Learning Goals
5 minBy the end of this lesson you can:
- Explain why AI needs lots of examples to learn well.
- Explain how more and more-varied data makes a better AI.
- Name where the data for an AI might come from.
Warm-Up · One Blurry Look
8 minLast lesson we turned pictures and words into numbers — that's data.
Imagine you had only ever seen one rambutan, once, in a blurry photo. Could you spot a rambutan at the market confidently?
Reveal the thinking
Probably not. You'd do far better after seeing many rambutans — big, small, red, yellow, in baskets and on trees. AI is exactly the same.
New Concept · Feed the Model Well
18 minData is the food
Think of an AI like a growing body. Data is its food.
- Only junk food → an unhealthy body.
- Only one food → a weak, fussy eater.
- Lots of varied, good food → a strong, healthy body.
An AI fed lots of good, varied examples learns to handle the real, messy world.
Two rules of good data
- Enough of it — many examples, not a handful.
- Variety and balance — all the kinds it will meet, in fair amounts.
Where data comes from
Photos people take, songs they play, words they type, sensors, cameras, clicks — all of these can become an AI's examples.
Data must be collected fairly and with permission. Never use photos of other people without their consent.
Worked Example · 5 Photos vs 500
18 minPriya wants an AI that tells cats from dogs in photos.
Try 1 — only 5 photos each
With so few examples, the AI barely learns the pattern. A fluffy dog easily fools it.
Try 2 — 500 photos each
Now it has seen cats and dogs of many colours, sizes and angles. It guesses far better.
The hidden trap — unbalanced data
Suppose all 500 cat photos are black cats. The AI may secretly learn "black = cat". Show it a white cat and it fails — and a black dog confuses it too.
More data helps — but it must be varied and balanced. The AI learns whatever pattern the data shows, even a wrong one.
Try It Yourself
20 minUse your worksheet.
You want to teach an AI "ripe banana" vs "unripe banana". List what photos you would collect for each, and how many.
Hint
Include different lighting, angles, and shades of green and yellow — many of each.
A "dog detector" was trained only on photos of brown dogs in parks. Name two kinds of photo it might get wrong, and why.
Hint
Think about colour and place — a white dog indoors, for example.
Mini-Challenge · Plan a Fair Food Dataset
12 minPlan a balanced dataset for an AI that tells apart nasi lemak, roti canai and satay.
Decide how many photos per dish, and list three kinds of variety you would include.

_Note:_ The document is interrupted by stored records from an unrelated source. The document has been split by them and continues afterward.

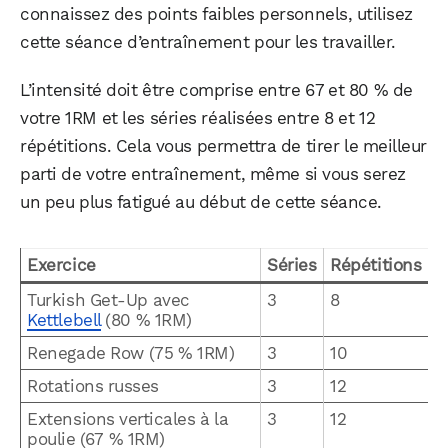
connaissez des points faibles personnels, utilisez
cette séance d’entraînement pour les travailler.
L’intensité doit être comprise entre 67 et 80 % de
votre 1RM et les séries réalisées entre 8 et 12
répétitions. Cela vous permettra de tirer le meilleur
parti de votre entraînement, même si vous serez
un peu plus fatigué au début de cette séance.
Exercice
Séries
Répétitions
Turkish Get-Up avec
3
8
Kettlebell
(80 % 1RM)
Renegade Row (75 % 1RM)
3
10
Rotations russes
3
12
Extensions verticales à la
3
12
poulie (67 % 1RM)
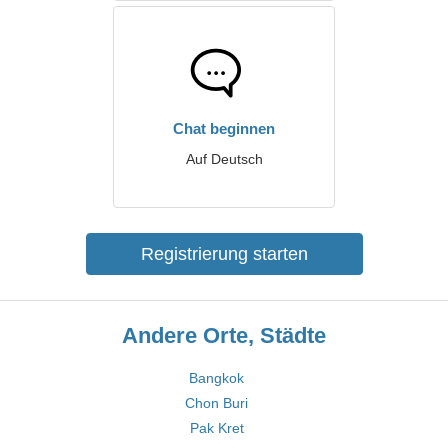
Chat beginnen
Auf Deutsch
Registrierung starten
Andere Orte, Städte
Bangkok
Chon Buri
Pak Kret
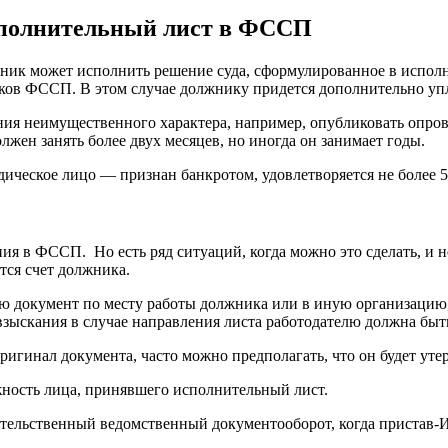
исполнительный лист в ФССП
жник может исполнить решение суда, сформулированное в исполн
иков ФССП. В этом случае должнику придется дополнительно уп
ания неимущественного характера, например, опубликовать опр
лжен занять более двух месяцев, но иногда он занимает годы.
ческое лицо — признан банкротом, удовлетворяется не более 5
я в ФССП. Но есть ряд ситуаций, когда можно это сделать, и н
ится счет должника.
лю документ по месту работы должника или в иную организацию,
зыскания в случае направления листа работодателю должна быть
игинал документа, часто можно предполагать, что он будет утер
жность лица, принявшего исполнительный лист.
зательственный ведомственный документооборот, когда пристав-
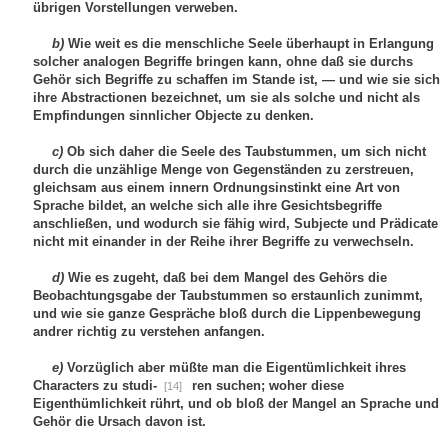
übrigen Vorstellungen verweben.
b)
Wie weit es die menschliche Seele überhaupt in Erlangung
solcher analogen Begriffe bringen kann, ohne daß sie durchs
Gehör sich Begriffe zu schaffen im Stande ist, — und wie sie sich
ihre Abstractionen bezeichnet, um sie als solche und nicht als
Empfindungen sinnlicher Objecte zu denken.
c)
Ob sich daher die Seele des Taubstummen, um sich nicht
durch die unzählige Menge von Gegenständen zu zerstreuen,
gleichsam aus einem innern Ordnungsinstinkt eine Art von
Sprache bildet, an welche sich alle ihre Gesichtsbegriffe
anschließen, und wodurch sie fähig wird, Subjecte und Prädicate
nicht mit einander in der Reihe ihrer Begriffe zu verwechseln.
d)
Wie es zugeht, daß bei dem Mangel des Gehörs die
Beobachtungsgabe der Taubstummen so erstaunlich zunimmt,
und wie sie ganze Gespräche bloß durch die Lippenbewegung
andrer richtig zu verstehen anfangen.
e)
Vorzüglich aber müßte man die Eigentümlichkeit ihres
Characters zu studi-
ren
suchen; woher diese
[14]
Eigenthümlichkeit rührt, und ob bloß der Mangel an Sprache und
Gehör die Ursach davon ist.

It works if each dish has roughly the same number of photos, with real-world variety (lighting, plate, angle).
Show one good plan
About 100 photos per dish (balanced). Variety: different stalls and plates, bright and dim lighting, close-up and far, full and half-eaten portions.
Recap
5 minData is the food of AI. It needs plenty of examples, with real variety and balance. Poor or one-sided data teaches the AI the wrong pattern — so we collect data carefully and fairly.
Vocabulary Card
- data
- The examples an AI learns from — photos, sounds, words, numbers.
- dataset
- A whole collection of examples gathered to train an AI.
- balanced data
- A dataset with fair, varied amounts of every kind it will meet.
Homework · Collect Ten Examples
≤ 20 minPick something you'd love an AI to recognise (a fruit, a coin, a hand sign). Describe ten varied examples you would collect to train it. You do not need to take real photos — just describe each one.
Use your own objects or drawings. Don't collect photos of other people without asking them first.
Sample · Teaching "ripe vs unripe mango"
Ten examples with variety: a fully green mango in sunlight; a green mango indoors; a half-yellow mango; a mostly-yellow mango; a ripe mango close-up; a ripe mango far away; two mangoes on a plate; one in a hand; one on a tree; one slightly bruised but ripe.
Yours will be different — ten varied, balanced examples is the goal.